Quiz items based on charts
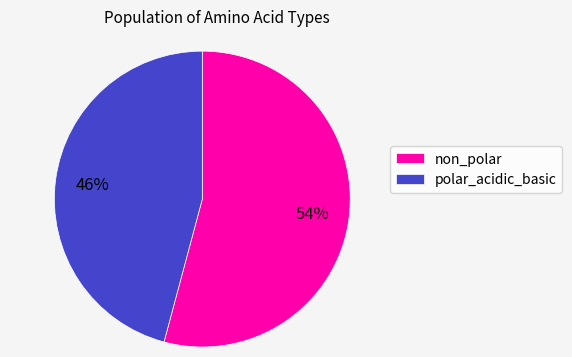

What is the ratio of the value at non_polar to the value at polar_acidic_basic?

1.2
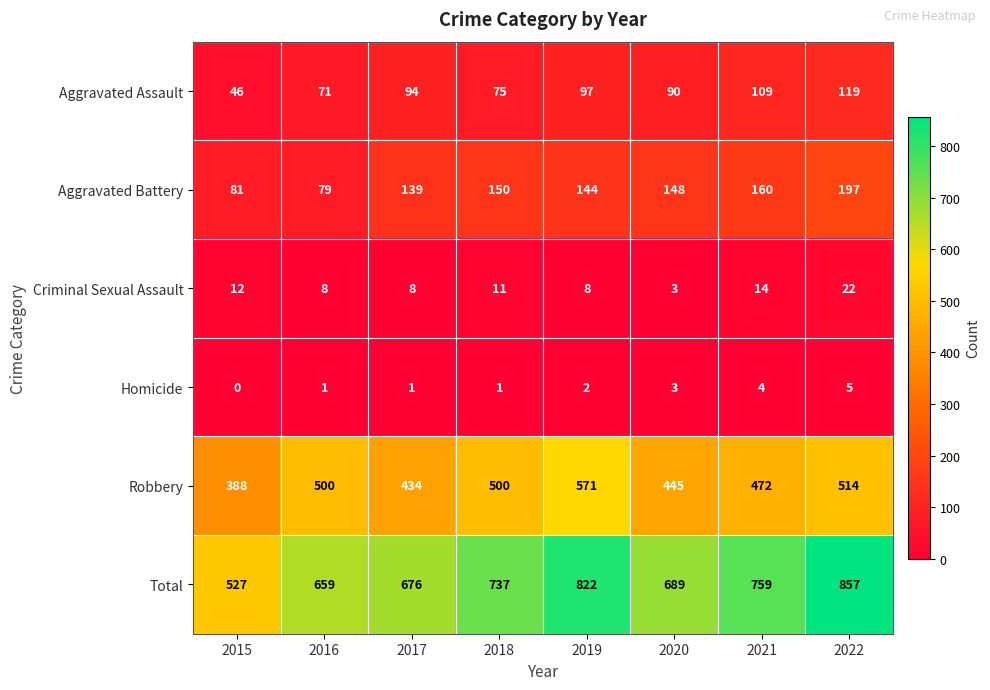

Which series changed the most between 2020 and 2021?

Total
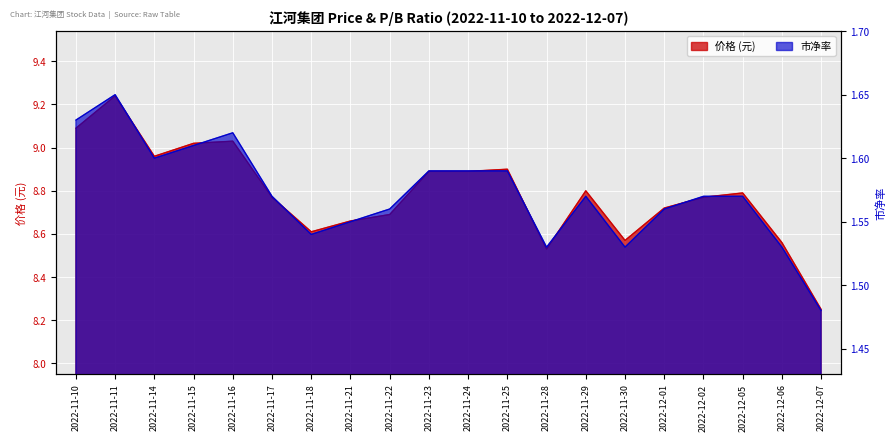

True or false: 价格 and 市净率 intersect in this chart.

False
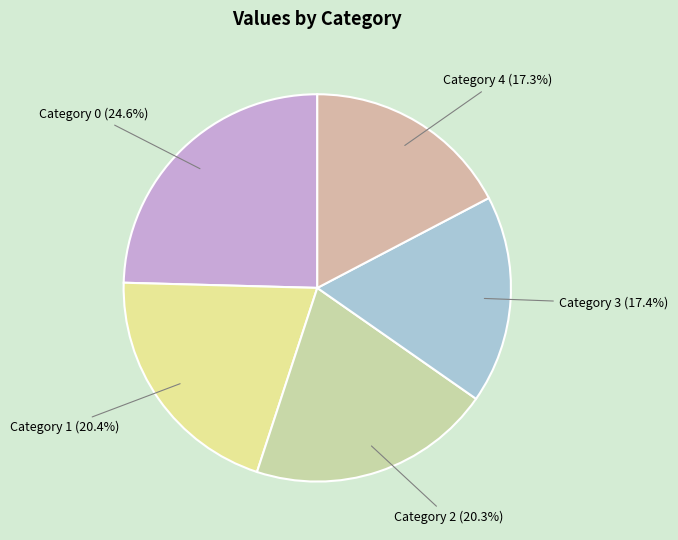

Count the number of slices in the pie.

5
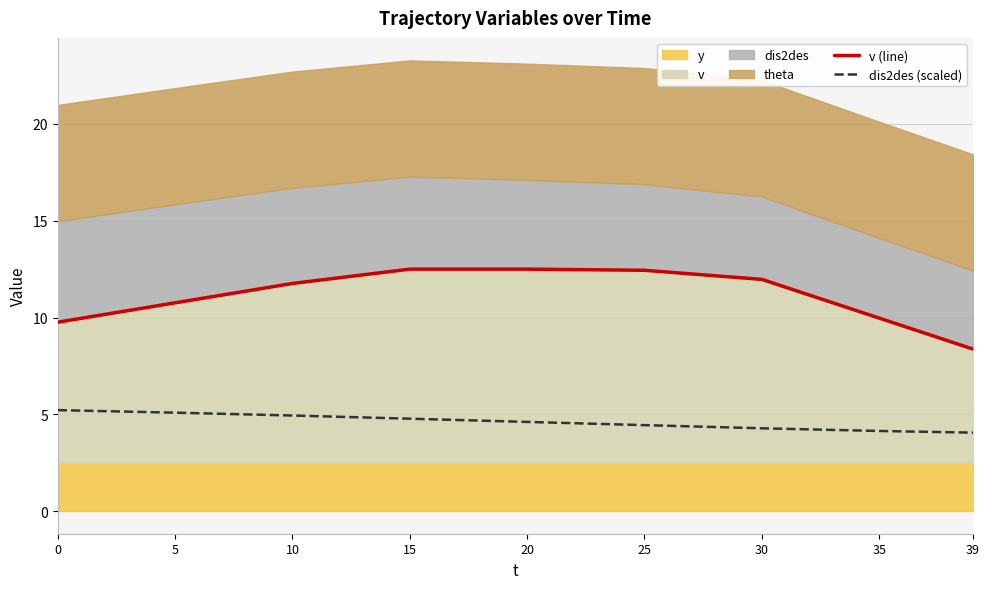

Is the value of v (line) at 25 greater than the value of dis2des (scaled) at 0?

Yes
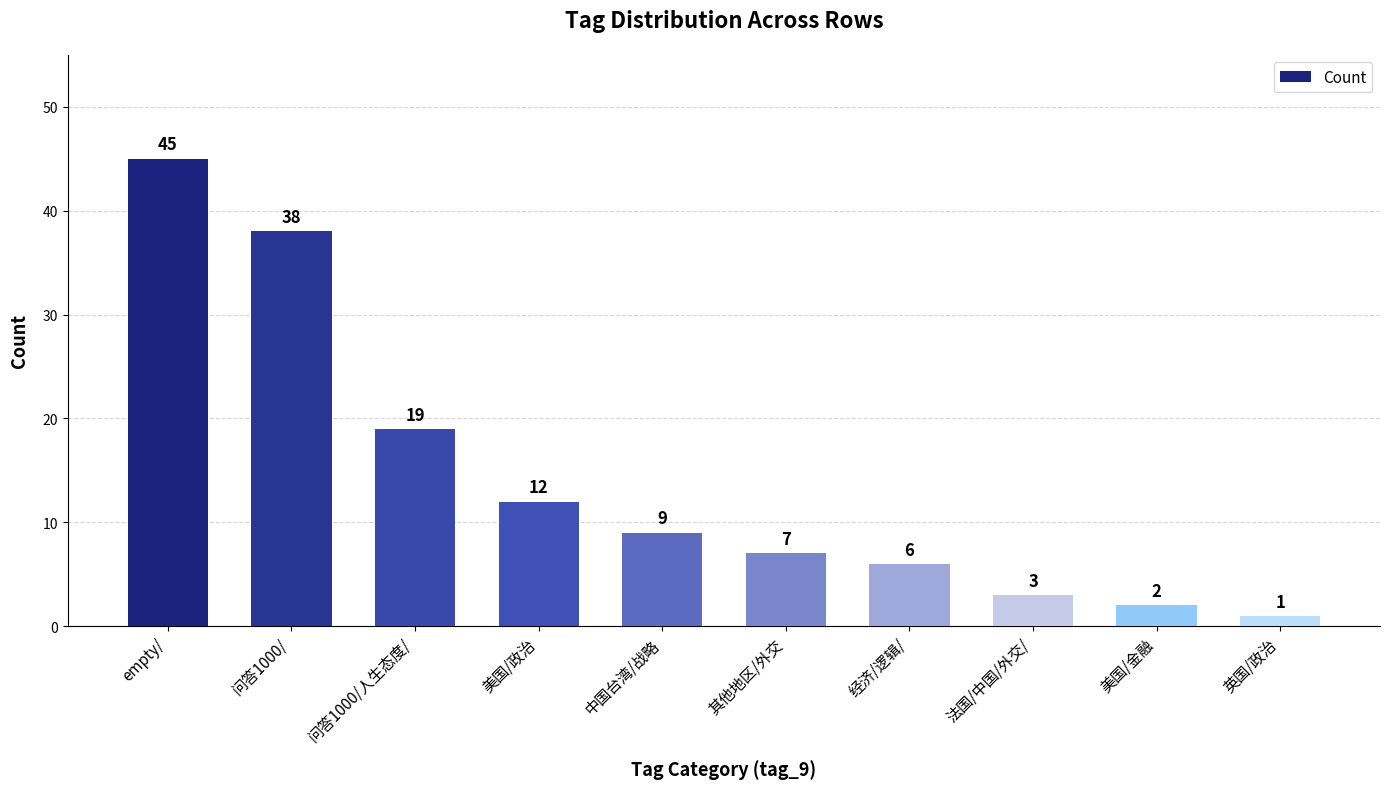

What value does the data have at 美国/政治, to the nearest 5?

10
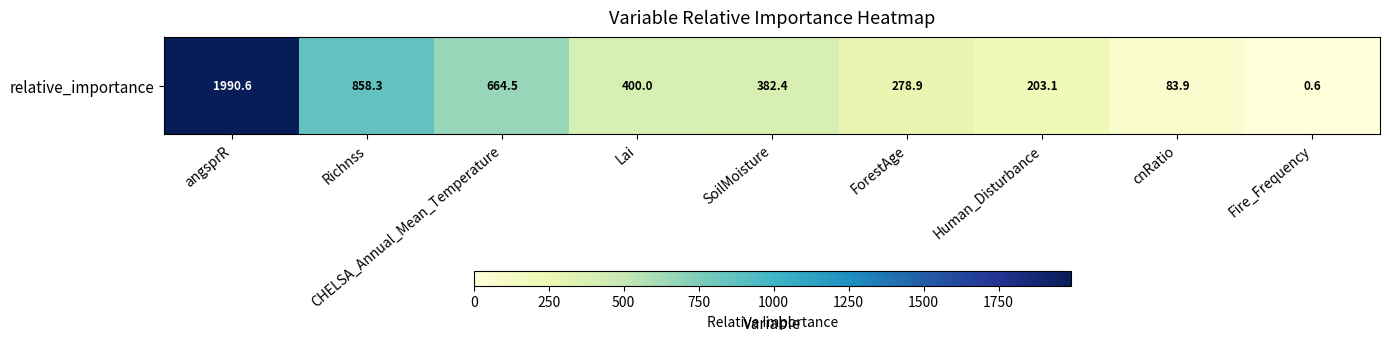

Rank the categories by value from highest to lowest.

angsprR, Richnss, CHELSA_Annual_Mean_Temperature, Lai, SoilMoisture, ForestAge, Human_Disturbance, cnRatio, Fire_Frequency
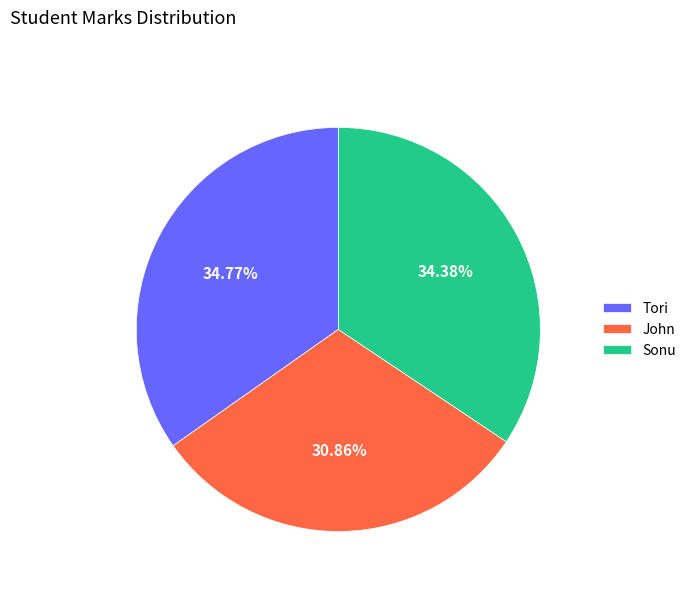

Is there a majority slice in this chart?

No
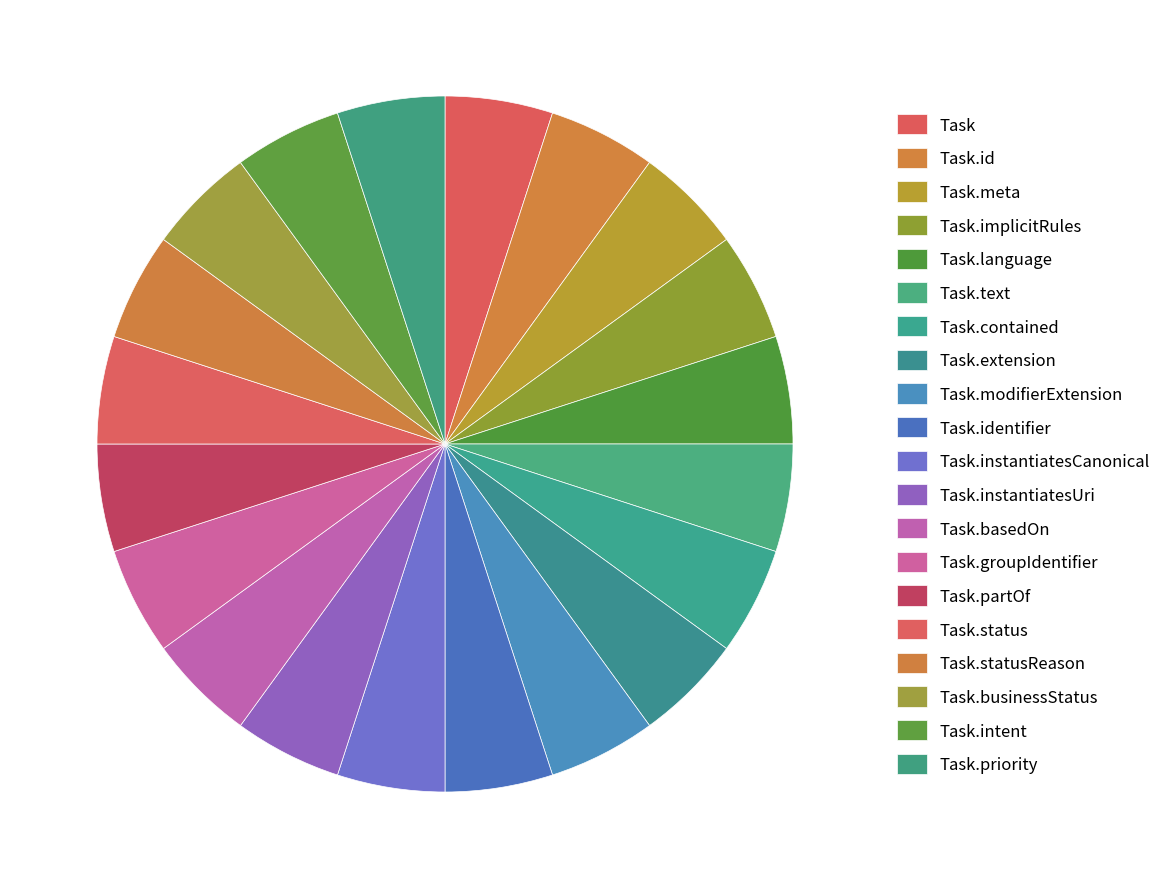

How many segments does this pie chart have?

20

## About this exercise
Copy all of the material above word for word, omitting the pictures.

## Your response
What is the ratio of the value at non_polar to the value at polar_acidic_basic?

1.2

Which series changed the most between 2020 and 2021?

Total

True or false: 价格 and 市净率 intersect in this chart.

False

Count the number of slices in the pie.

5

Is the value of v (line) at 25 greater than the value of dis2des (scaled) at 0?

Yes

What value does the data have at 美国/政治, to the nearest 5?

10

Rank the categories by value from highest to lowest.

angsprR, Richnss, CHELSA_Annual_Mean_Temperature, Lai, SoilMoisture, ForestAge, Human_Disturbance, cnRatio, Fire_Frequency

Is there a majority slice in this chart?

No

How many segments does this pie chart have?

20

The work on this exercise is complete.